Adrian Krebs ran 500 Show HN landing pages through a headless browser and found that two-thirds carry detectable AI design fingerprints. He calls it 'slop.' Twenty-one percent of sites triggered five or more of his 15 identified AI patterns, earning the 'heavy slop' label. Another 46% hit two to four patterns. Only a third came back clean.

The telltale signs are specific. Inter font on centered hero sections. Colored borders on cards, usually top or left. Glassmorphism. Gradient everything. shadcn/ui components. And a particular shade of purple so common that designers now call it 'VibeCode Purple.' Krebs built his detector with Playwright, running deterministic CSS and DOM checks rather than feeding screenshots to an LLM. He estimates a 5-10% false positive rate based on manual review.

Show HN submissions tripled. The spike lines up with Claude Code and similar tools letting people ship projects fast. HN moderators responded by restricting Show HN posts from new accounts, a practical admission that the flood was drowning out everything else. Krebs himself acknowledges this isn't really bad, just uninspired. Before AI, everything looked like Bootstrap.
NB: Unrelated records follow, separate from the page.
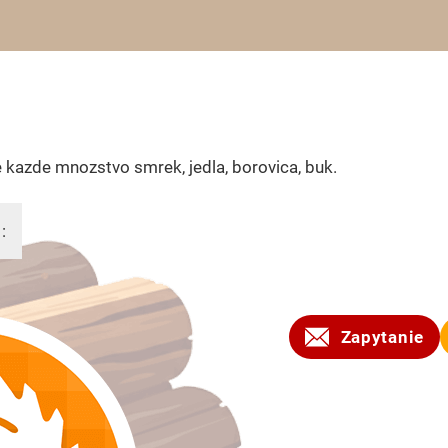
kazde mnozstvo smrek, jedla, borovica, buk.
:
2010
Zapytanie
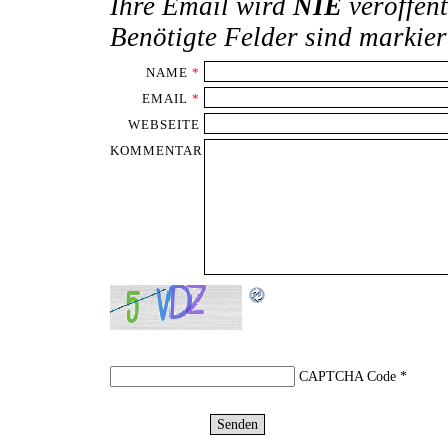
Ihre Email wird
NIE
veröffent
Benötigte Felder sind markie
NAME
*
EMAIL
*
WEBSEITE
KOMMENTAR
CAPTCHA Code
*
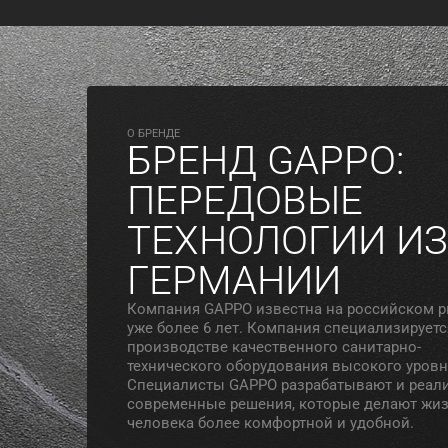
O БРЕНДЕ
БРЕНД GAPPO:
ПЕРЕДОВЫЕ
ТЕХНОЛОГИИ ИЗ
ГЕРМАНИИ
Компания GAPPO известна на российском 
уже более 6 лет. Компания специализируетс
производстве качественного санитарно-
технического оборудования высокого уровн
Специалисты GAPPO разрабатывают и реал
современные решения, которые делают жи
человека более комфортной и удобной.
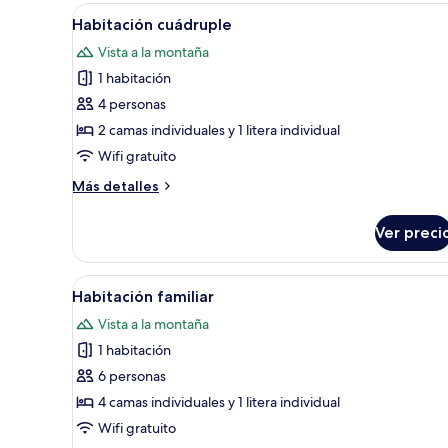
individuales
Abrir
Habitación de hotel con cama, 
1
Habitación cuádruple
todas
Vista a la montaña
las
1 habitación
fotos
de
4 personas
Habitación
2 camas individuales y 1 litera individual
cuádruple
Wifi gratuito
Más
Más detalles
detalles
sobre
Ver preci
Habitación
cuádruple
Abrir
Habitación de hotel con cama, 
1
Habitación familiar
todas
Vista a la montaña
las
1 habitación
fotos
de
6 personas
Habitación
4 camas individuales y 1 litera individual
familiar
Wifi gratuito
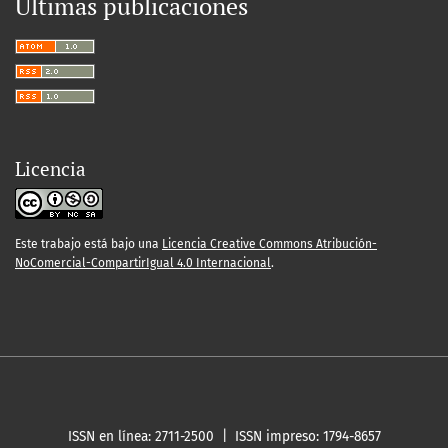
Últimas publicaciones
Licencia
Este trabajo está bajo una
Licencia Creative Commons Atribución-
NoComercial-CompartirIgual 4.0 Internacional
.
ISSN en línea: 2711-2500 | ISSN impreso: 1794-8657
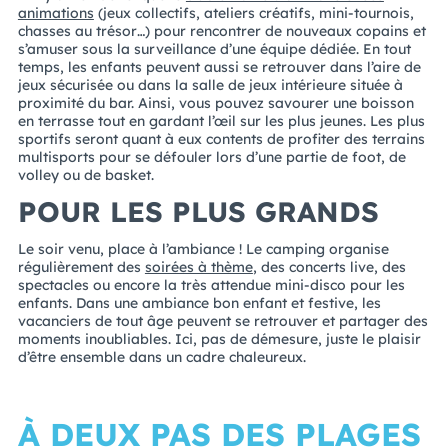
animations
(jeux collectifs, ateliers créatifs, mini-tournois,
chasses au trésor…) pour rencontrer de nouveaux copains et
s’amuser sous la surveillance d’une équipe dédiée. En tout
temps, les enfants peuvent aussi se retrouver dans l’aire de
jeux sécurisée ou dans la salle de jeux intérieure située à
proximité du bar. Ainsi, vous pouvez savourer une boisson
en terrasse tout en gardant l’œil sur les plus jeunes. Les plus
sportifs seront quant à eux contents de profiter des terrains
multisports pour se défouler lors d’une partie de foot, de
volley ou de basket.
POUR LES PLUS GRANDS
Le soir venu, place à l’ambiance ! Le camping organise
régulièrement des
soirées à thème
, des concerts live, des
spectacles ou encore la très attendue mini-disco pour les
enfants. Dans une ambiance bon enfant et festive, les
vacanciers de tout âge peuvent se retrouver et partager des
moments inoubliables. Ici, pas de démesure, juste le plaisir
d’être ensemble dans un cadre chaleureux.
À DEUX PAS DES PLAGES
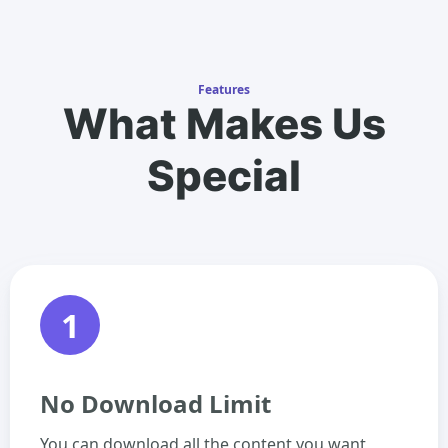
Features
What Makes Us
Special
1
No Download Limit
You can download all the content you want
But there's a deeper issue. GitHub reported that 92% of developers now use AI coding tools, and researchers at Cambridge and Princeton have shown that models trained on their own outputs lose 10-15% diversity per generation. What Krebs spotted on Hacker News is that feedback loop playing out live, in purple gradients and identical feature card grids. He figures people will eventually craft distinct designs to stand out from the slop. That assumes humans are still the audience.